Today’s post is from Russ Ryan  (Partner, King & Spalding). Prior to joining King & Spalding, Ryan spent ten years in the SEC’s Division of Enforcement, including his last three years as Assistant Director of the Division. Ryan, along with his colleagues at King & Spalding (Gary Grindler  – former DOJ Acting Deputy Attorney General – and Ehren Halse-Stumberg ), recently published this  client alert on the cases. Ryan contributes this guest post admitting to some confusion regarding the common thread between Straub and Steffen on the issue of personal jurisdiction.
Am I the only one puzzled that the courts in both Straub and Steffen considered largely dispositive whether or not the respective defendants participated in the deception of U.S. shareholders by signing false accounting certifications or falsifying financial statements?
The irony of the courts’ focus on misleading financial statements is that in neither case – nor in most other Foreign Corrupt Practices Act cases, for that matter – did the SEC even allege that the relevant company’s financial statements were materially misstated. Likewise, nobody was charged with securities fraud under Securities Exchange Act Section 10(b) and Rule 10b-5, presumably because none of the bribes or falsified records were material to the companies involved, which is typical in an FCPA case. Indeed, neither Magyar nor Siemens was charged even with violating the periodic reporting requirements of Exchange Act section 13(a) and the rules thereunder for Form 10-K and 10-Q filings, which don’t require proof of scienter, but do require proof of materiality.
In short, in neither case did the SEC ever allege that financial statements were materially misstated, much less that U.S. shareholders were misled by them. Of course, mere acknowledgment of this point invites the question of to what extent the fight against foreign bribery has to do with the SEC’s core mission of protecting U.S. investors. Indeed, as Professor Koehler’s article “The Story of the Foreign Corrupt Practices Act ” highlights, the SEC did not want any role in enforcing what would become the FCPA’s anti-bribery provisions.

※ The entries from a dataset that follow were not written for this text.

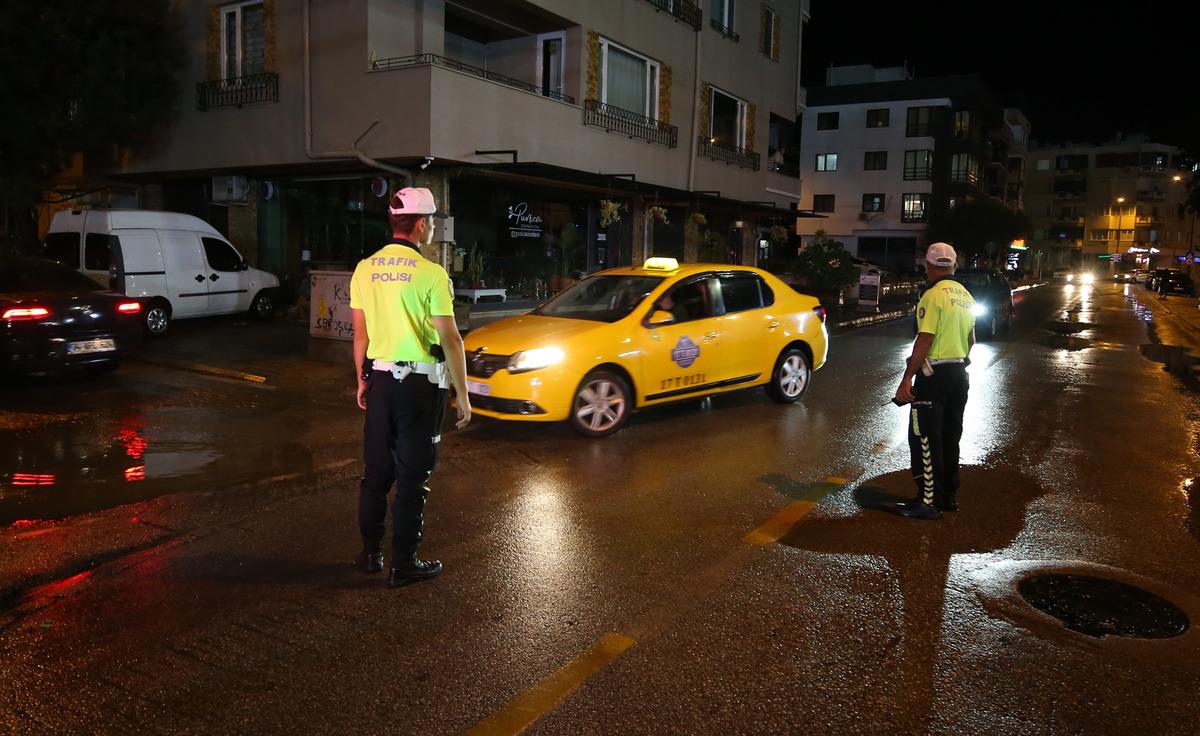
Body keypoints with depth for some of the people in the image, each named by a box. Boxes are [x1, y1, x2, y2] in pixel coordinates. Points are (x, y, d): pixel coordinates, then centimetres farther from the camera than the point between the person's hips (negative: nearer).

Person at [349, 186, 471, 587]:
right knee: (412, 476, 3)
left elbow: (360, 332, 9)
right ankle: (404, 564, 10)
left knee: (376, 469, 16)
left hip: (380, 378, 6)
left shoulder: (364, 269, 4)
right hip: (420, 383, -5)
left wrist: (362, 380, 19)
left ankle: (370, 553, 26)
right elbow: (449, 338, -13)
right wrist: (462, 394, -7)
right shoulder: (431, 273, -13)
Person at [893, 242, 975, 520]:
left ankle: (929, 501, -3)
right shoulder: (965, 295, 12)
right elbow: (970, 338, 18)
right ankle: (949, 496, 24)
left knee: (925, 439, -4)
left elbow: (925, 341, -21)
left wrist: (907, 379, -21)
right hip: (959, 373, 9)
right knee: (950, 437, 16)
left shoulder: (933, 295, -15)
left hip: (935, 375, -9)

Let’s face it: Most foreign bribery by employees of U.S. issuers and domestic concerns, although perhaps reprehensible, does not materially mislead or harm the shareholders of these companies, nor is it intended to do so. To the contrary, even if misguided and short-sighted, most foreign bribery is intended by the bribing employees to enrich their companies, and by extension their shareholders, by boosting real sales and increasing actual revenue. The primary victims are the company’s competitors and the foreign agency or department whose official was corrupted by the company’s bribe – not shareholders.
It’s true, of course, that if and when a company is caught engaging in bribery, the resulting publicity, investigations, and penalties can hurt the company and its shareholders. But this harm is no different from that which flows from the exposure of any kind of corporate criminal misconduct, little of which falls within the SEC’s jurisdiction.
It’s also true that most foreign bribery involves some evasion of a company’s internal accounting controls and/or some degree of falsification of a company’s books and records, conduct well within the SEC’s core area of interest whenever an issuer is involved. But these transgressions typically occur entirely or substantially at a remote subsidiary of the issuer and, even in the aggregate, rarely come close to being material to the issuer itself.
The SEC’s theory is usually that the remote subsidiary’s books and records “roll up” into the issuer’s, and thus are part of the issuer’s own books and records, so they are fair game. As this  prior FCPA Professor post highlighted, the SEC has also argued that payments that violate the FCPA are qualitatively material even if quantitatively immaterial. For present purposes we can stipulate to the reasonableness of these positions.
But it brings us back to the issue of personal jurisdiction over foreign employees of issuers who lack any meaningful connection with the United States other than working for a company that happens to have SEC-registered securities and SEC filing obligations. Whether the foreign employee participates in a bribe or a falsification of books and records outside the United States, it is hard to see how that conduct could ever be viewed as a deliberate effort to mislead U.S. shareholders, much less suffice to subject the employee to personal jurisdiction in a law enforcement case being prosecuted in a U.S. court. And why courts would consider this the lynchpin of their personal jurisdiction analysis is likewise far from clear.